Between Mess and Order is an exhibition of Talya Lubinsky’s Masters in Fine Arts thesis. She presented a custom-made Rolodex, holding the pages of her thesis, as her full submission for her Masters in Fine Arts dissertation. 

 

Conventionally, a Masters in Fine Arts is completed in two parts. At the end of the degree, the student submits a written paper and makes an exhibition of their practical work. The written paper should reflect on the practical body of work, connecting it to theory while using case studies of other artists’ work to demonstrate the argument being made. 

 

The Faculty of Humanities requires two bound copies of the written dissertation and one digital version on CD upon submission. Two Rolodexes were submitted to Faculty as ‘bound copies’ (the pages are, after all, impermanently bound by the Rolodex). No additional, conventionally bound copy was handed in. This gesture is a pointed one. 

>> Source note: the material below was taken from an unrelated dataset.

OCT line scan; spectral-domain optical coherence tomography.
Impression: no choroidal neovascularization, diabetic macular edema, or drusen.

The Rolodex does not ‘stand in’ for an exhibition, nor is it an overly-designed binding mechanism for my written thesis, the object presents a proposition; what if the argument made by the written text and the practical work can be augmented in one form? For this iteration of the project, the Rolodex is presented as an aesthetic object, the contents of which have been exploded into space.

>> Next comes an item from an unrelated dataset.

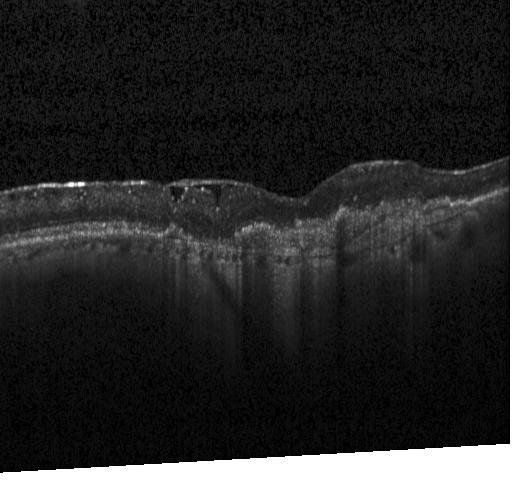 Dx: choroidal neovascularization.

Just as the form of the Rolodex determined the ways in which previous works were documented or reimagined, so too does the form exhibition necessitate yet another configuration, one that takes up the medium of installation as its defining structure. 

 

Her research speaks to the politics of encounter, examining ways in which the forms that structure and categorise information come to inform our reception of that knowledge. Thus, the form that contains her thesis becomes another tool for demonstrating the concepts being evoked in the content thereof.